Factors Leading to Pseudoarthrosis
The development of pseudoarthrosis is influenced by biological, mechanical, and patient-related factors that impede the natural healing process. Biological factors include conditions that compromise the body’s ability to repair bone, such as poor blood supply to the fracture site, infections, or underlying systemic diseases like diabetes and osteoporosis. Malnutrition, poor diet, and vitamin D deficiency can also deprive the body of essential nutrients for bone regeneration.
Mechanical factors relate to the stability and environment of the fracture. Excessive movement or instability at the fracture site prevents bone from establishing a solid bridge. Insufficient immobilization or premature weight-bearing before the bone has adequately healed can also lead to a non-union. Surgical aspects, such as inadequate bone grafting, improper placement of fixation devices, or insufficient stabilization during initial treatment, may also increase the risk.
Patient-related factors encompass individual habits and medical history. Smoking is a notable risk factor, as it restricts blood flow and impairs the body’s healing capacity. Older age and the long-term use of certain medications, including corticosteroids, are also associated with an increased likelihood of developing pseudoarthrosis. Alcohol consumption can additionally affect the healing process.
Treatment Approaches
Treating pseudoarthrosis often requires a targeted approach to achieve bone union and restore function. Initially, non-surgical options may be explored, including the use of electrical stimulation devices to promote healing. Bracing or physical therapy might also be employed to provide support and improve mobility. Pain management strategies, such as medications, can help alleviate discomfort. However, these conservative measures may have limited effectiveness in many cases.
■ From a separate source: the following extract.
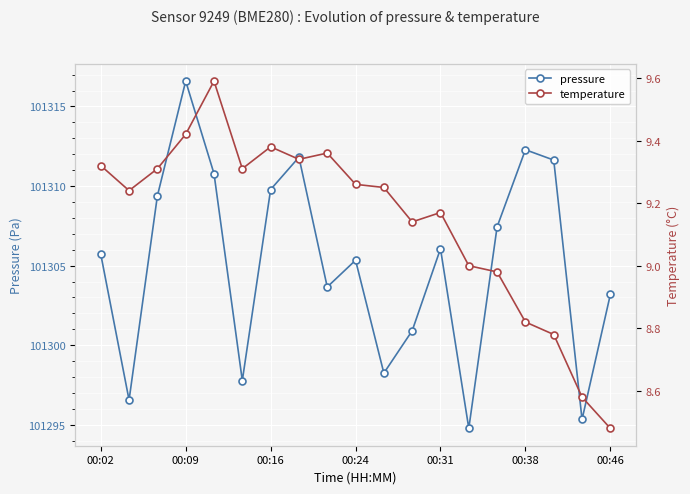

What is the average value of the temperature series?

9.1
Surgical intervention is frequently necessary, especially when non-surgical treatments prove insufficient. A primary surgical technique involves bone grafting, where bone tissue is used to bridge the non-union gap and stimulate new bone growth. This can involve an autograft (patient’s own bone), an allograft (donor bone), or synthetic alternatives.
Internal fixation is commonly used in conjunction with grafting to stabilize the bone fragments. This involves the application of plates, screws, rods, or bolts to hold the bone in proper alignment during healing. Revision surgery might be performed for previously failed fusions. The goal of these treatments is to achieve a solid bone union and enable a return to normal activity.